The Inversion Formula and 6j Symbol for 3d Fermions

TL;DR

This paper develops methods to compute 6j symbols for 3d fermionic conformal operators, relating them to scalar cases, and applies these to analyze mean field theory spectra and non-perturbative effects at finite spin.

Contribution

It introduces a novel approach using weight-shifting operators to relate fermionic 6j symbols to scalar ones and computes non-perturbative corrections to 3d fermionic CFT spectra.

Findings

Derived fermionic 6j symbols from scalar cases.

Computed MFT OPE coefficients for fermions.

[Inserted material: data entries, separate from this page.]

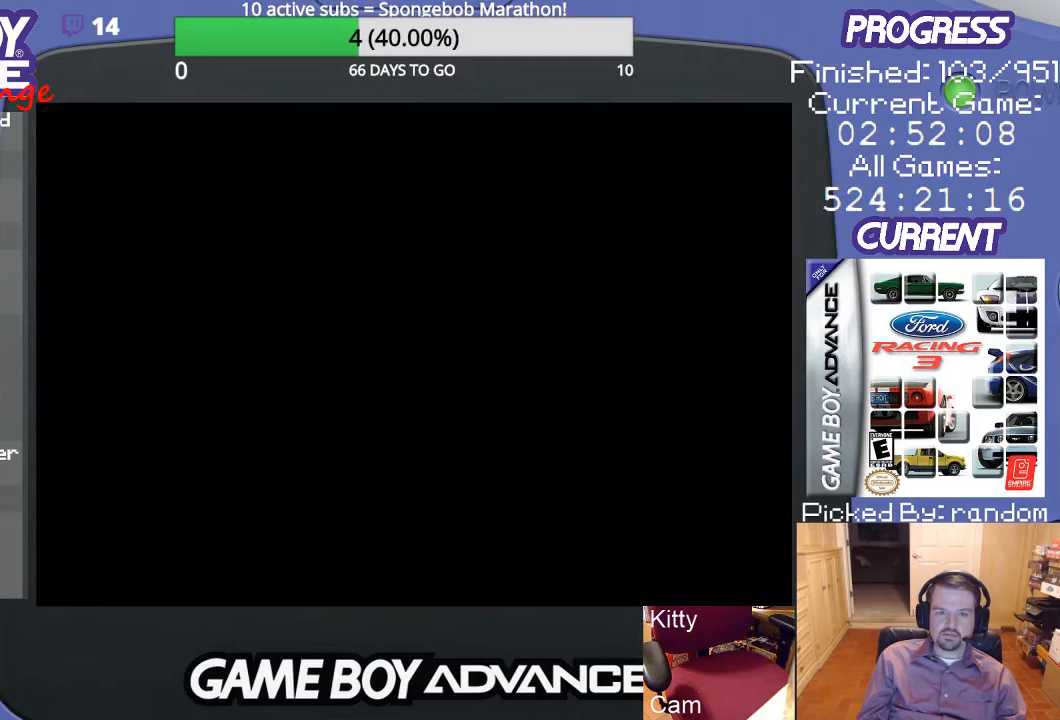
{"buttons": [], "events": []}
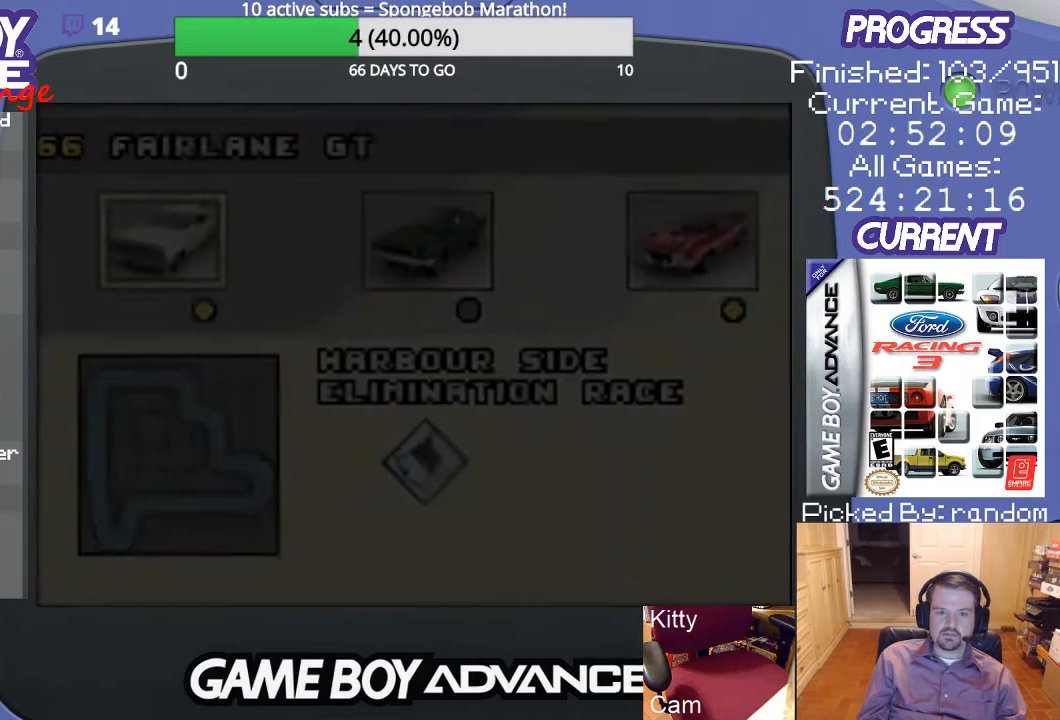
{"buttons": [], "events": []}
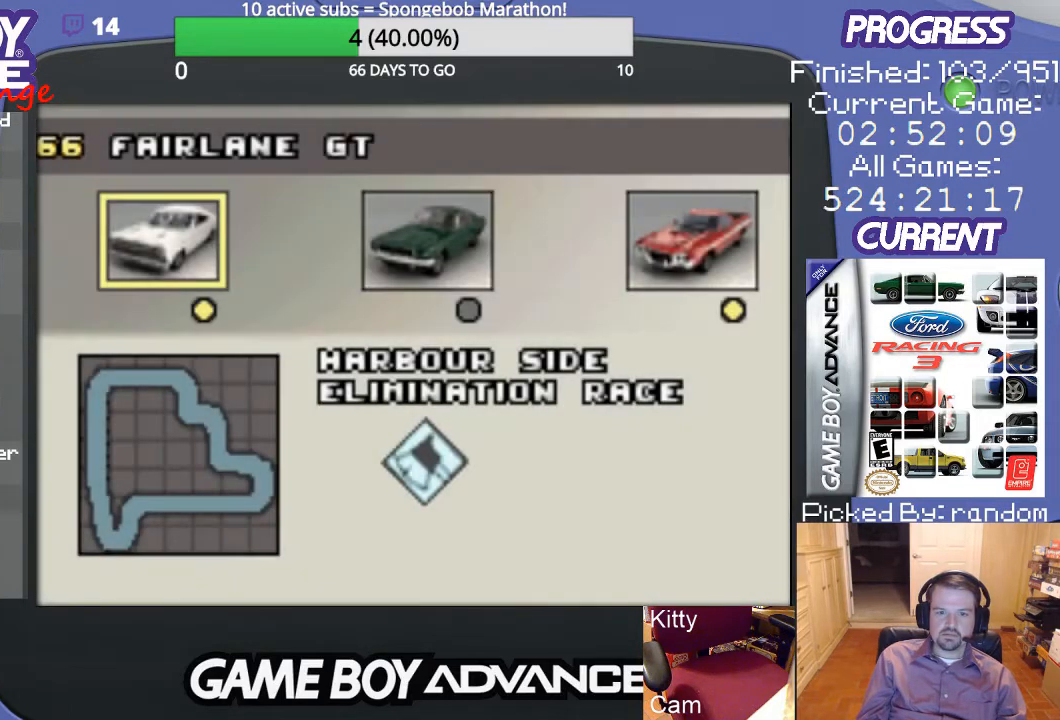
{"buttons": [], "events": [[300, "DPAD_RIGHT", "down"], [367, "DPAD_RIGHT", "up"]]}
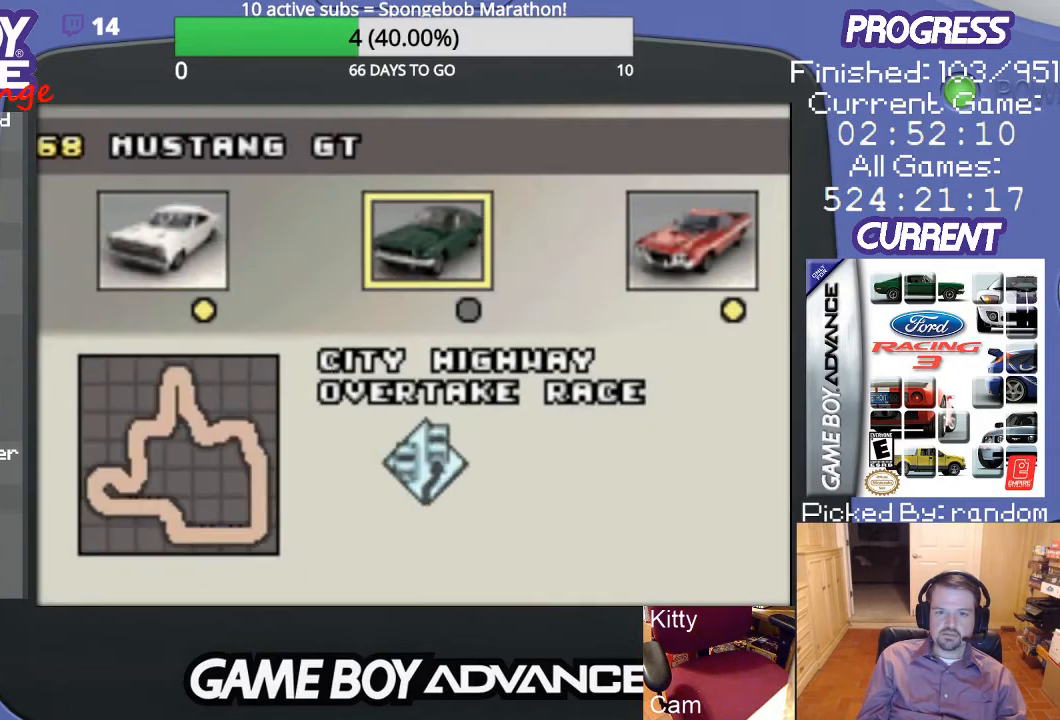
{"buttons": [], "events": []}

Analyzed non-perturbative corrections at finite spin.

Abstract

In this work we study the $6j$ symbol of the $3d$ conformal group for fermionic operators. In particular, we study 4-point functions containing two fermions and two scalars and also those with four fermions. By using weight-shifting operators and harmonic analysis for the Euclidean conformal group, we relate these spinning $6j$ symbols to the simpler $6j$ symbol for four scalar operators. As one application we use these techniques to compute $3d$ mean field theory (MFT) OPE coefficients for fermionic operators. We then compute corrections to the MFT spectrum and couplings due to the inversion of a single operator, such as the stress tensor or a low-dimension scalar. These results are valid at finite spin and extend the perturbative large spin analysis to include non-perturbative effects in spin.